# Hiawatha Falcon



## G. Wilson (Mar 29, 2016)

I am going to pick up this Hiawatha later this week.  I don't have any better photos yet but I'm hoping someone here has some information on this bike/model.  I know they were a Gambles bike but I don't know who made this model or what year it might be.  Any help is appreciated.


----------



## G. Wilson (Mar 29, 2016)

Seriously?  Doesn't anybody know anything about Hiawathas?


----------



## fordmike65 (Mar 29, 2016)

Not many here into middleweights, but going by the chainring I'd say 59-61-ish?


----------



## G. Wilson (Mar 29, 2016)

fordmike65 said:


> Not many here into middleweights, but going by the chainring I'd say 59-61-ish?
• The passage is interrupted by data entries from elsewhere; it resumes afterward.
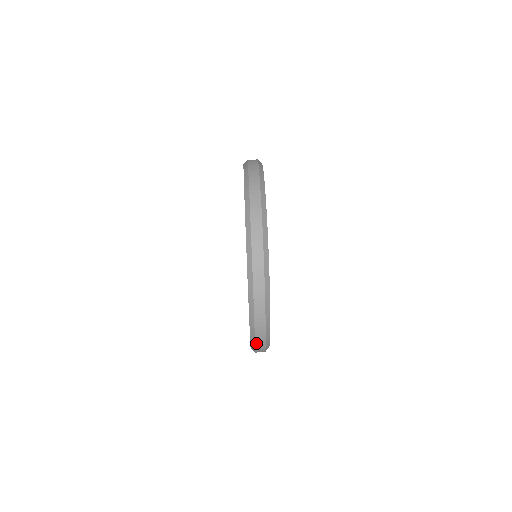
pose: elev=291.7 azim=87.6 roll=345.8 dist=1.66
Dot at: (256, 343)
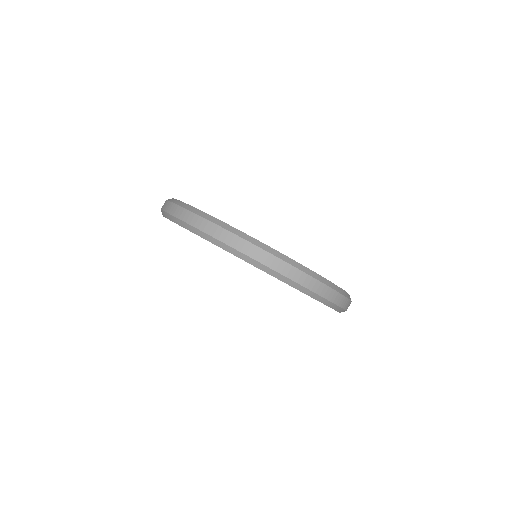
Dot at: occluded
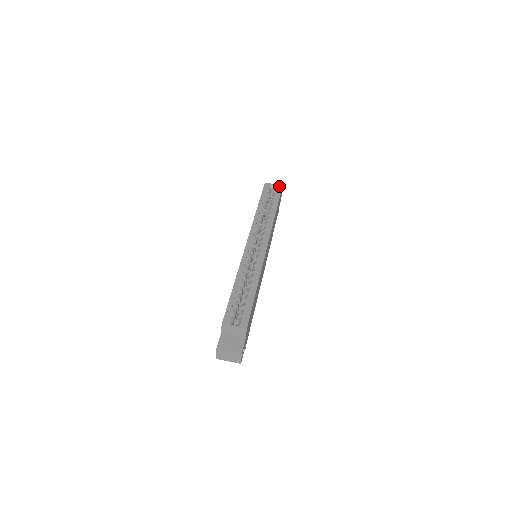
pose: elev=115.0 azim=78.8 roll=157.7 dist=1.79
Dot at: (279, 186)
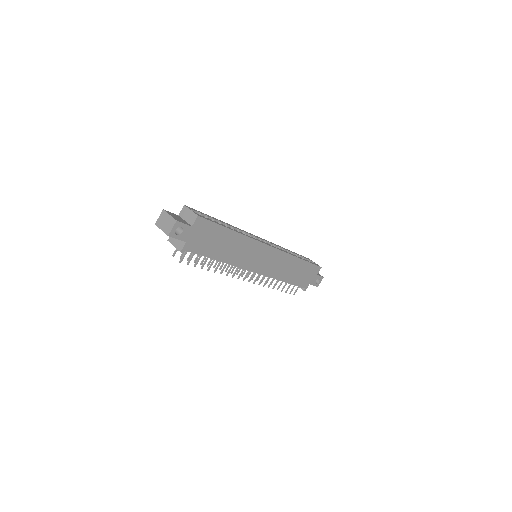
Dot at: occluded
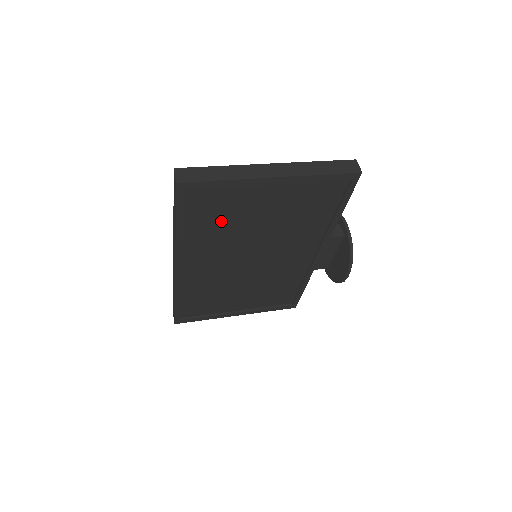
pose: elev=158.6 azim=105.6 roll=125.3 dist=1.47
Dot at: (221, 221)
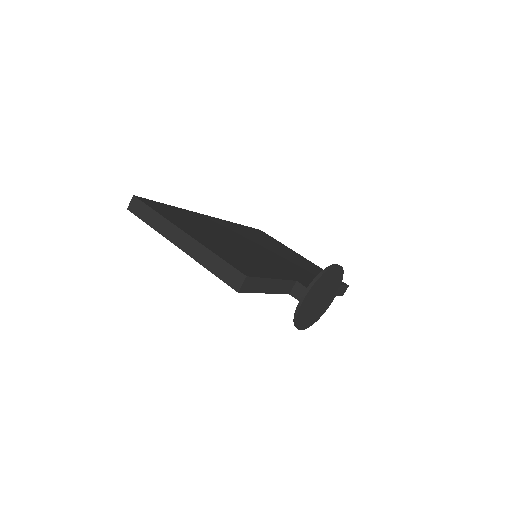
Dot at: occluded
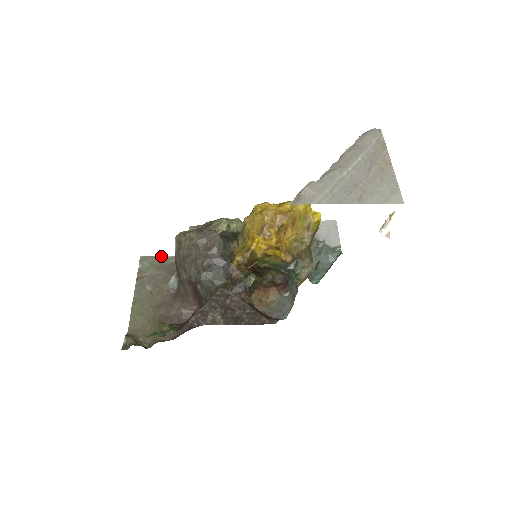
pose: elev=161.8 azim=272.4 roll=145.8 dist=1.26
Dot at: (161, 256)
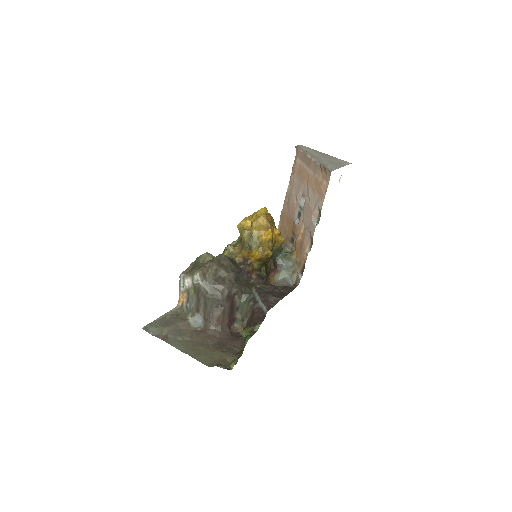
Dot at: (156, 319)
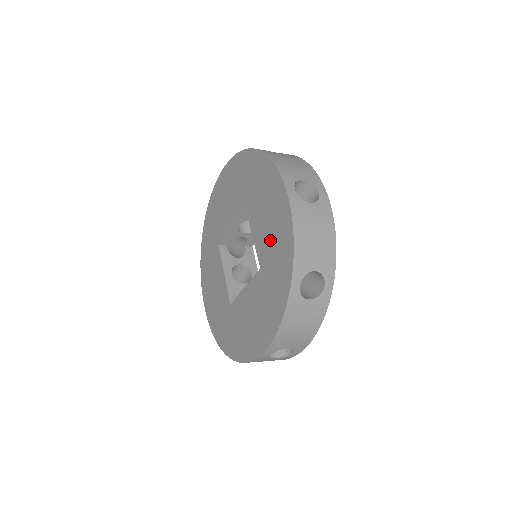
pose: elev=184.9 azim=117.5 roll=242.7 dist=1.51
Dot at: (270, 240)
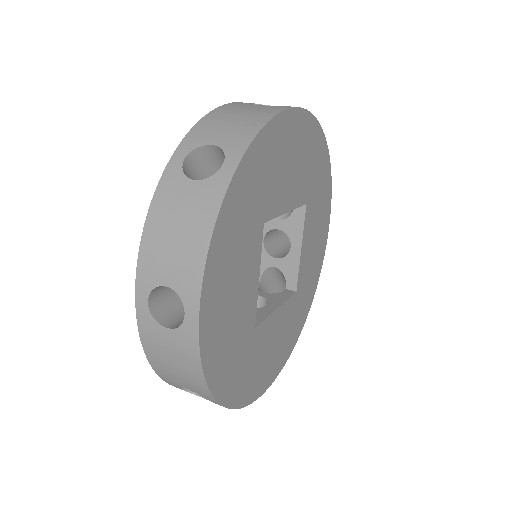
Dot at: occluded
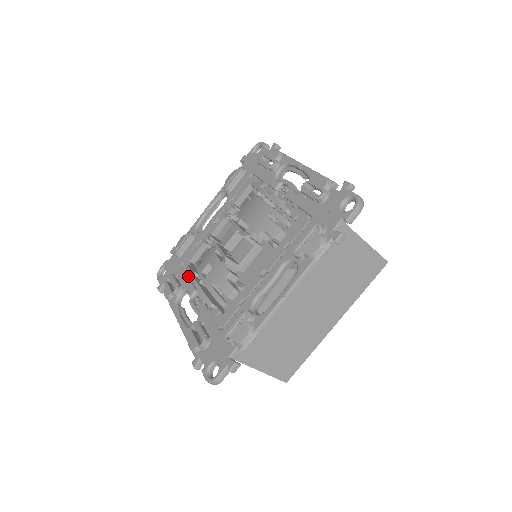
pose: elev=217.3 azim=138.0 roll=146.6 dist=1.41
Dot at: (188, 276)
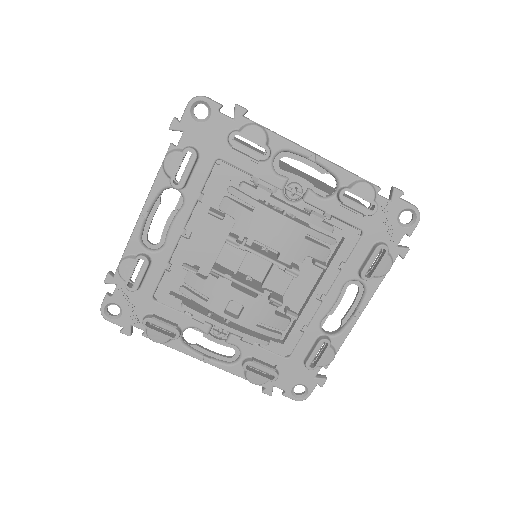
Dot at: (203, 321)
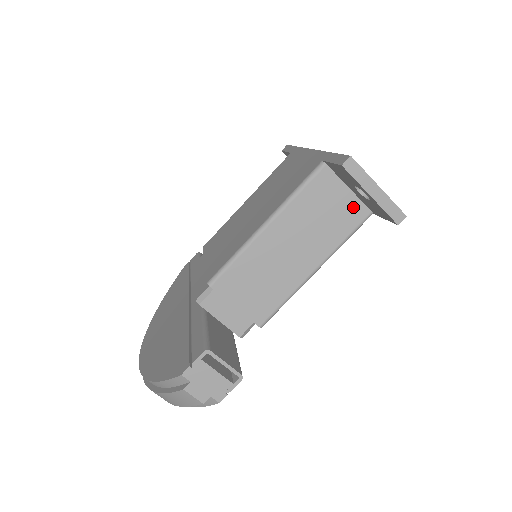
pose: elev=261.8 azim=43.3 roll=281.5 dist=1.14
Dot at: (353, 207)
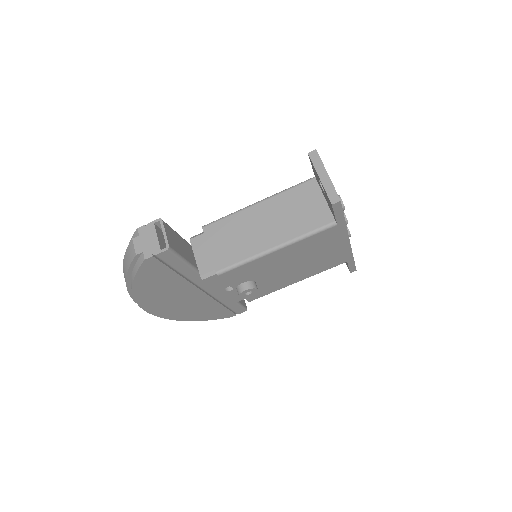
Dot at: (323, 212)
Any idea on how I would find who manufactured this for Gambles?


----------



## halfatruck (Mar 29, 2016)

That's made by AMF/Roadmaster, '59-'61 sounds about right


----------



## Evans200 (Mar 29, 2016)

Looks like this:

https://news.google.com/newspapers?...AIBAJ&sjid=IOUFAAAAIBAJ&pg=3692,4383669&hl=en


----------



## G. Wilson (Mar 30, 2016)

He wants $125 for it but I don't know value on these bikes at all.  Not sure if it's a good deal or if I'm just wasting money.  He says it's in great shape and that it has been re-lubed and just need a cleaning so....


----------



## jason morton (Apr 5, 2016)

I would pop on it if you like it.....


----------



## ratina (Apr 15, 2016)

$125 seems fair, did you pick it up?


----------



## Robert Krueger (Jun 28, 2017)

G. Wilson said:


> I am going to pick up this Hiawatha later this week.  I don't have any better photos yet but I'm hoping someone here has some information on this bike/model.  I know they were a Gambles bike but I don't know who made this model or what year it might be.  Any help is appreciated.
> 
> View attachment 299825



I received a new bike for Christmas in I believe 1961 and it was this bike except mine had red painted fenders with white pin stripes.


----------



## kreika (Jun 28, 2017)

Hey it looks like it's in pretty decent shape. Talk him down as much as possible. Lube,air up,and ride and enjoy. Good luck!


----------



## Oilit (Jul 12, 2017)

And post some more pictures so the rest of us can see!


----------